Rely-guarantee-based framework for verification of concurrent systems
CSim^2 is a (compositional) rely-guarantee-based framework for the top-down verification of complex concurrent systems in the Isabelle/HOL theorem prover. CSim^2 uses CSimpl, a language with a high degree of expressiveness designed for the specification of concurrent programs. Thanks to its expressibility, CSimpl is able to model many of the features found in real world programming languages like exceptions, assertions, and procedures. CSim^2 provides a framework for the verification of rely-guarantee properties to compositionally reason on CSimpl specifications. Focusing on top-down verification, CSim^2 provides a simulation based framework for the preservation of CSimpl rely guarantee properties from specifications to implementations. By using the simulation framework, properties proven on the top layers (abstract specifications) are compositionally propagated down to the lowest layers (source or machine code) in each concurrent component of the system.
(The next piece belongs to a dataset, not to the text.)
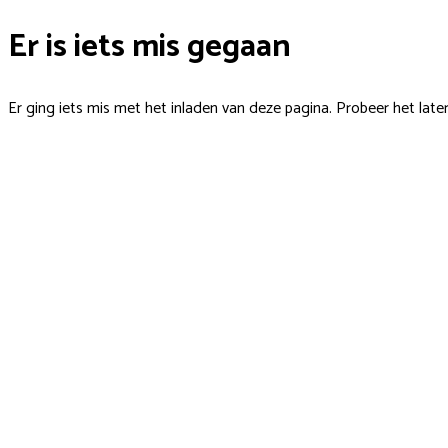
Er is iets mis gegaan
Er ging iets mis met het inladen van deze pagina. Probeer het late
CoSplit: Practical Smart Contract Sharding with Ownership and Commutativity Analysis
Sharding is a popular way to achieve scalability in blockchain protocols, increasing their throughput by partitioning the set of transaction validators into a number of smaller committees, splitting the workload. Existing approaches for blockchain sharding, however, do not scale well when concurrent transactions alter the same replicated state component—a common scenario in Ethereum-style smart contracts. We propose a novel approach for efficiently sharding such transactions. It is based on a folklore idea: state-manipulating atomic operations that commute can be processed in parallel, with their cumulative result defined deterministically, while executing non-commuting operations requires one to own the state they alter. We present CoSplit—a static program analysis tool that soundly infers ownership and commutativity summaries for arbitrary smart contracts written in the Scilla language and translates those summaries to sharding signatures that are used by the blockchain protocol to allocate shards to transactions in a way that maximises parallelism. We have integrated CoSplit into a state-of-the-art sharded blockchain protocol. Our evaluation shows that using CoSplit introduces negligible overhead to the transaction validation cost, while the inferred sharding signatures allow the system to achieve a significant increase in transaction processing throughput for real-world smart contracts.